# TASK
Copy out the data exactly, leaving the pictures behind.

RECORDS SUPPLIED: Begin

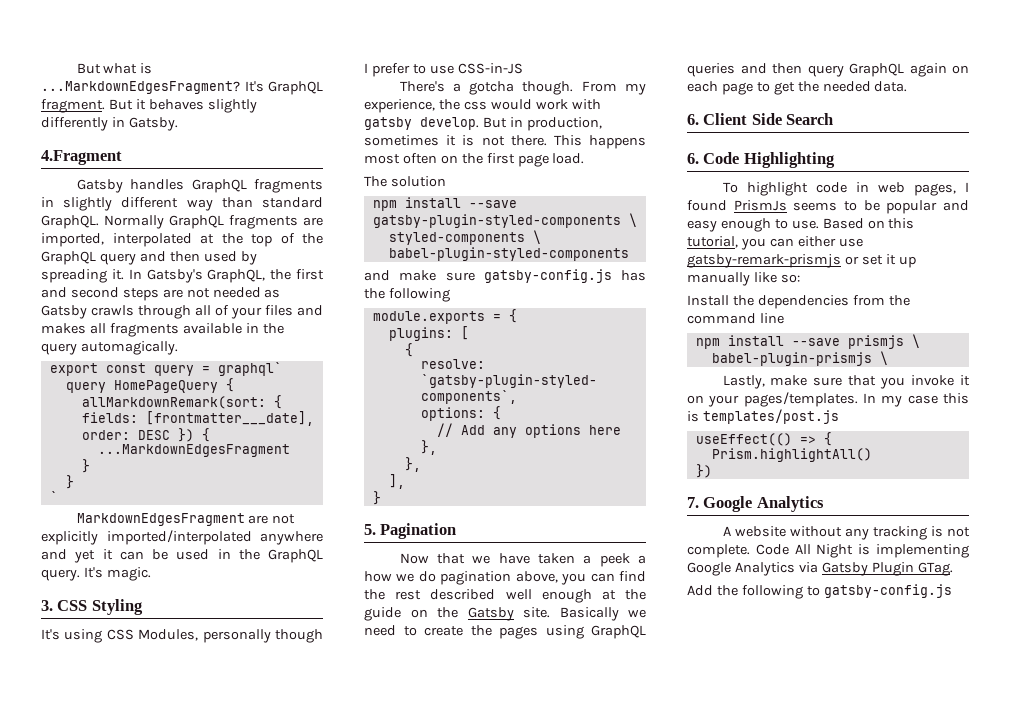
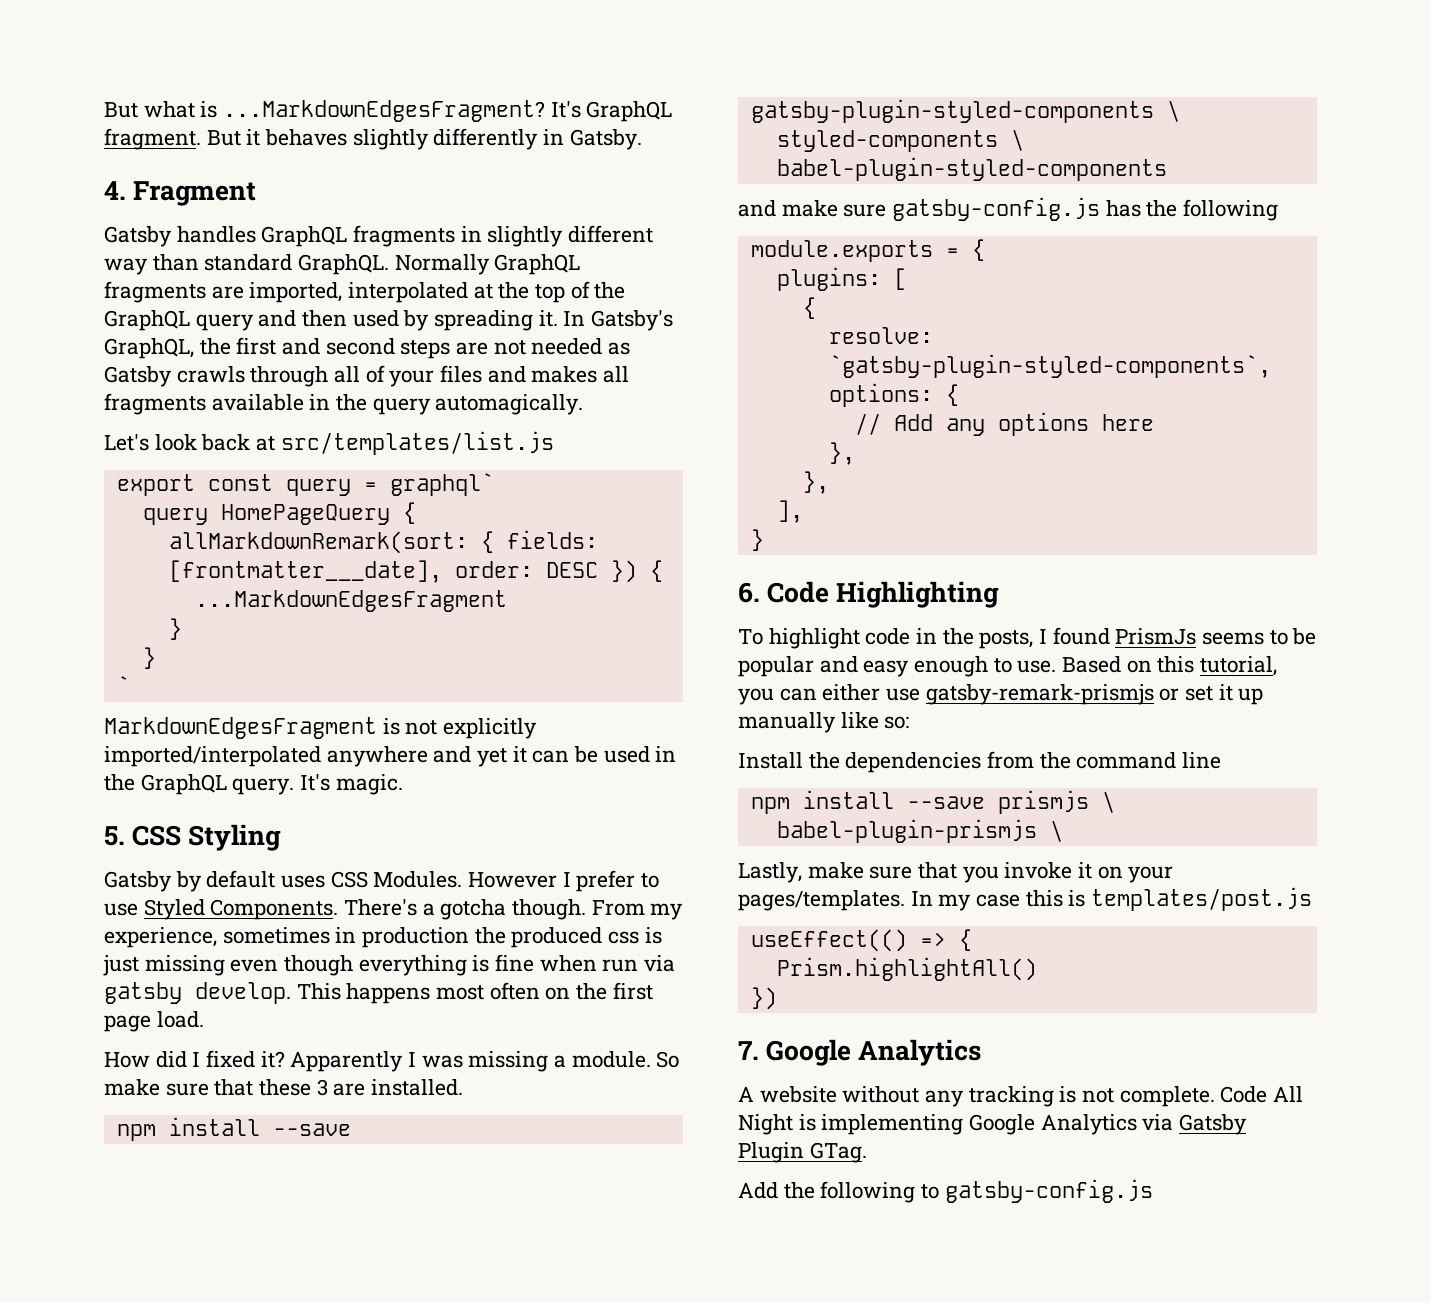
[41,150,122,165] 4.Fragment -> [104,181,257,206] 4. Fragment
(178, 348) none -> [104,431,554,455] // Let's look back at src/templates/list.js
[248,515,269,524] are -> [382,718,400,735] is
[41,600,53,611] 3. -> [104,826,125,846] 5.
[41,629,323,643] It's using CSS Modules, personally though -> [104,870,558,892] Gatsby by default uses CSS Modules. However
[457,63,523,74] CSS-in-JS // -> [143,899,339,920] Styled Components.
[438,99,601,110] [364,117,602,131] [364,135,547,146] the css would work with gatsby develop. But in production, sometimes it is not there. -> [222,927,662,948] [103,954,676,976] [104,982,291,1004] sometimes in production the produced css is just missing even though everything is fine when run via gatsby develop.
[364,176,446,187] The solution -> [104,1050,680,1072] [104,1079,464,1096] How did I fixed it? Apparently I was missing a module. So make sure that these 3 are installed.
[364,523,457,539] [399,553,646,567] [364,571,646,585] [364,589,646,603] [364,607,646,621] [364,625,646,639] [687,63,969,77] [687,81,908,95] [687,113,834,125] // 5. Pagination // Now that we have taken a peek a how we do pagination above, you can find the rest described well enough at the guide on the Gatsby site. Basically we need to create the pages using GraphQL queries and then query GraphQL again on each page to get the needed data. // 6. Client Side Search -> (764, 540) none
[877,182,956,196] web pages, -> [942,628,1034,649] the posts,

RECORDS SUPPLIED: End

# WRITTEN REPLY
[41,150,122,165] 4.Fragment -> [104,181,257,206] 4. Fragment
(178, 348) none -> [104,431,554,455] // Let's look back at src/templates/list.js
[248,515,269,524] are -> [382,718,400,735] is
[41,600,53,611] 3. -> [104,826,125,846] 5.
[41,629,323,643] It's using CSS Modules, personally though -> [104,870,558,892] Gatsby by default uses CSS Modules. However
[457,63,523,74] CSS-in-JS // -> [143,899,339,920] Styled Components.
[438,99,601,110] [364,117,602,131] [364,135,547,146] the css would work with gatsby develop. But in production, sometimes it is not there. -> [222,927,662,948] [103,954,676,976] [104,982,291,1004] sometimes in production the produced css is just missing even though everything is fine when run via gatsby develop.
[364,176,446,187] The solution -> [104,1050,680,1072] [104,1079,464,1096] How did I fixed it? Apparently I was missing a module. So make sure that these 3 are installed.
[364,523,457,539] [399,553,646,567] [364,571,646,585] [364,589,646,603] [364,607,646,621] [364,625,646,639] [687,63,969,77] [687,81,908,95] [687,113,834,125] // 5. Pagination // Now that we have taken a peek a how we do pagination above, you can find the rest described well enough at the guide on the Gatsby site. Basically we need to create the pages using GraphQL queries and then query GraphQL again on each page to get the needed data. // 6. Client Side Search -> (764, 540) none
[877,182,956,196] web pages, -> [942,628,1034,649] the posts,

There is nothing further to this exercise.